Published on Apr 17, 2019 by Jamie Munro

I am a big proponent of storing calculated fields in the database opposed to calculating them each time they are displayed. They only change at specific times so you just need to cover those spots to calculate them. The danger with storing calculated fields is that concurrent calls have a chance incorrectly calculating the field. Languages such as C# offer the ability to lock objects to help with this. However, in a multi-server example, locking on a single server will not work. In this article I'm going to demonstrate how to use sp_getapplock to prevent race conditions.




An example of a calculated field is if you have an album of pictures, the count of pictures can be stored as a calculated field. It will only change when you add or delete a picture. To prevent a race condition we want to ensure only one picture is being added or deleted simultaneously. Enter the ability to lock at the database level using sp_getapplock.

My approach to preventing concurrent requests is as follows:


  1. At the start of the action acquire a lock.

  2. The lock is applied to a specific resource. In our example it can be the ID of the album.

  3. To make an error message more generic I'll provide some additional data to build a dynamic error message if the lock cannot be acquired.

  4. Any concurrent requests will also attempt to acquire a lock, if it fails an exception will be thrown preventing the action.

  5. When the action is completed and the calculated field has been updated, release the lock to allow future requests to process.




Setting up sp_getapplock



Below is a function that I have created called AcquireLock. It accepts two parameters: the name of the resource to lock and the action being performed, e.g. add or delete.

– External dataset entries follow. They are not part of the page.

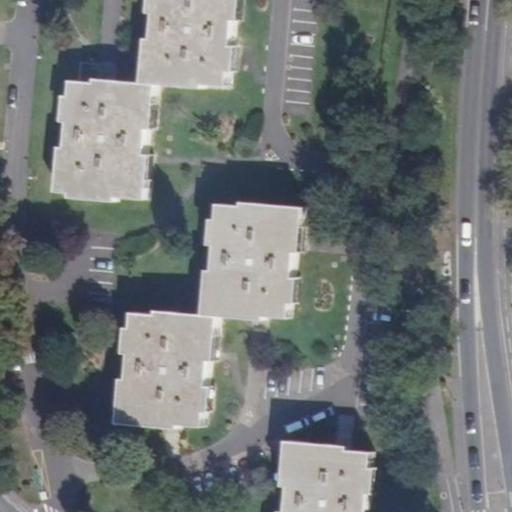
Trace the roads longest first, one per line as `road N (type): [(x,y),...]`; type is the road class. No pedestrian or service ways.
road 1 (residential): [(31,0),(12,225),(57,511)]
road 2 (secondary): [(475,202),(461,314),(476,511)]
road 3 (secondary): [(511,493),(475,202)]
road 4 (secondary): [(475,202),(486,0)]
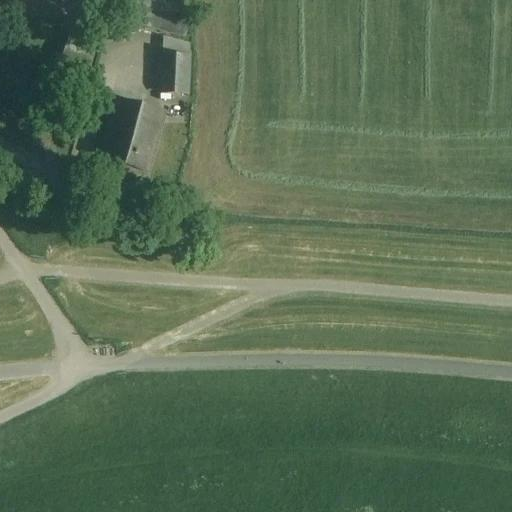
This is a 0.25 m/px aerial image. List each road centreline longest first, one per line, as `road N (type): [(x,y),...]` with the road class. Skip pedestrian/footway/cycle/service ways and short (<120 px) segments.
road 1 (track): [(0,278),(24,271),(307,284),(511,303)]
road 2 (track): [(307,284),(249,300),(115,364)]
road 3 (track): [(89,367),(0,232)]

        public void AcquireLock(string resourceName, string action)
        {
            using (var cmd = Context.Database.Connection.CreateCommand())
            {
                cmd.CommandType = CommandType.StoredProcedure;
                cmd.CommandText = "sp_getapplock";
                cmd.Parameters.Add(new SqlParameter("Resource", resourceName));
                cmd.Parameters.Add(new SqlParameter("LockMode", "Exclusive"));
                cmd.Parameters.Add(new SqlParameter("LockOwner", "Session"));
                cmd.CommandTimeout = 5;

                try
                {
                    cmd.ExecuteNonQuery();
                }
                catch (Exception)
                {
                    throw new ConflictException(
                        string.Format(
                            "Unable to perform {0}.  Too many concurrent processes are attempting to access {1}", action,
                            resourceName));
                }
            }
        }


In my code, I'm using Entity Framework with a database context called Context. I use this object to access my database. If you are not using EF then you would open your database connection as normal.

In this function I create a SqlCommand that executes a stored procedure. In this case the stored procedure is called sp_getapplock. This stored procedure takes three parameters:


  1. The name of the resource to lock. E.g. album_1

  2. The LockMode which I want an Exclusive lock.

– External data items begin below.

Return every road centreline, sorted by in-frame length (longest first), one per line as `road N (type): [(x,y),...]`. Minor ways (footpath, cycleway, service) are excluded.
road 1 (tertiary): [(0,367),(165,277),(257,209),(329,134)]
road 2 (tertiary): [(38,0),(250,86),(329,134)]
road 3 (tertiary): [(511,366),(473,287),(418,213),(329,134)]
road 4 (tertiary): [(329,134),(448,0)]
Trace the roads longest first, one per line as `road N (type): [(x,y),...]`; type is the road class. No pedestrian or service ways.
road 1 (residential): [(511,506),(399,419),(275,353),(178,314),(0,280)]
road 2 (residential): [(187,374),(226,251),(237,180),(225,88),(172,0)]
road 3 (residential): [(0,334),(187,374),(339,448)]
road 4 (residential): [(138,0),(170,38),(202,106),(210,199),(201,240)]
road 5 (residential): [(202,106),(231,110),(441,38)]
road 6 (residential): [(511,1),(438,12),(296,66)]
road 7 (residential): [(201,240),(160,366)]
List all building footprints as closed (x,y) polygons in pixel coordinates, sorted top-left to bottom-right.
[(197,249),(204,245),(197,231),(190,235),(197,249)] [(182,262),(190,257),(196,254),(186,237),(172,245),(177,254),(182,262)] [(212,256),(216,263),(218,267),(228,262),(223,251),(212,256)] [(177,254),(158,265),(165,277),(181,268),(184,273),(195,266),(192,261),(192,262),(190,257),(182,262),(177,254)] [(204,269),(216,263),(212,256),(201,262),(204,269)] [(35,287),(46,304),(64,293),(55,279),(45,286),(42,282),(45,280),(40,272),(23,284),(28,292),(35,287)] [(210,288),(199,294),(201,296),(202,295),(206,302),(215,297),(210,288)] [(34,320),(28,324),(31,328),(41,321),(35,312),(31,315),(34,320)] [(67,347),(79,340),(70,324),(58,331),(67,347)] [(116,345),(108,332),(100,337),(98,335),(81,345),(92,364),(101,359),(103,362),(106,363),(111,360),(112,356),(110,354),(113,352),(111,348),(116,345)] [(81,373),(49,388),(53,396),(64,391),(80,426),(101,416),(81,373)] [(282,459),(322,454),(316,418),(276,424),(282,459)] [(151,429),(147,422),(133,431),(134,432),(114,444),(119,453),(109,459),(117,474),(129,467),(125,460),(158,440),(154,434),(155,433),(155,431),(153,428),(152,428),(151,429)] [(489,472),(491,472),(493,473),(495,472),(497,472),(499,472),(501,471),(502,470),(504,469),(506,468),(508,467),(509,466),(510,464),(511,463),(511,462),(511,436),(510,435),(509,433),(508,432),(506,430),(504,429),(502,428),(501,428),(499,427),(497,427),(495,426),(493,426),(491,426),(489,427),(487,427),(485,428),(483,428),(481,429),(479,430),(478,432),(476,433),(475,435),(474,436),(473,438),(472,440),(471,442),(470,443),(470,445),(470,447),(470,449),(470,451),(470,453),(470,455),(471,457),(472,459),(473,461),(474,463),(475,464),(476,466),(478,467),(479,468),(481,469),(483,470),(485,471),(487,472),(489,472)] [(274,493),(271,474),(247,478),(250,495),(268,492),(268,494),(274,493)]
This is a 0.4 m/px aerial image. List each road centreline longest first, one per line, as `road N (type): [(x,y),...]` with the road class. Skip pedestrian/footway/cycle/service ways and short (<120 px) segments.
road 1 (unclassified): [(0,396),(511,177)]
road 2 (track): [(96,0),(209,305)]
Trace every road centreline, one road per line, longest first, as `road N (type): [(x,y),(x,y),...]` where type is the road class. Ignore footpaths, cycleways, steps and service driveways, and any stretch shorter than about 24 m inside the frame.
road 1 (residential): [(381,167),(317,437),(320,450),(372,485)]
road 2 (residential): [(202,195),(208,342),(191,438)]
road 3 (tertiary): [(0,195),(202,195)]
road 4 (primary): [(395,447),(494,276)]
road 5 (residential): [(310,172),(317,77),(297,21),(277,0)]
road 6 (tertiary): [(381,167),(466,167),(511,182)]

  3. The LockOwner which I want to last the length of the session.



Here is the important part. I've set the SqlCommand to timeout after 5 seconds. This means that if a second request occurs while the first request is still running, the command will wait 5 seconds for the lock to release. If the lock is not released within 5 seconds the command will error. If the lock is released before the 5 seconds, the second request will simply wait and start processing once the first request completes. This is what prevents the race conditions.

If the command times out before the first request did not complete I catch the Exception and throw a ConflictException. This allows me to catch a ConflictException at a higher level and return a 429 Conflict Status Code with a friendly error about not performing concurrent requests.

Releasing the lock with sp_releaseapplock



I've also created a second function that releases the sp_getapplock when the request is finished. This function is called ReleaseLock. It accepts a single parameter which is the name of the resource that you previously defined the lock on.


        private void ReleaseLock(string resourceName)
        {
            using (var cmd = Context.Database.Connection.CreateCommand())
            {
                cmd.CommandType = CommandType.StoredProcedure;
                cmd.CommandText = "sp_releaseapplock";
                cmd.Parameters.Add(new SqlParameter("Resource", resourceName));
                cmd.Parameters.Add(new SqlParameter("LockOwner", "Session"));
                cmd.CommandTimeout = 5;

                try
                {
                    cmd.ExecuteNonQuery();
                }
                catch (Exception)
                {
                }
            }
        }


This function performs the same thing but instead it calls the stored procedure sp_releaseapplock.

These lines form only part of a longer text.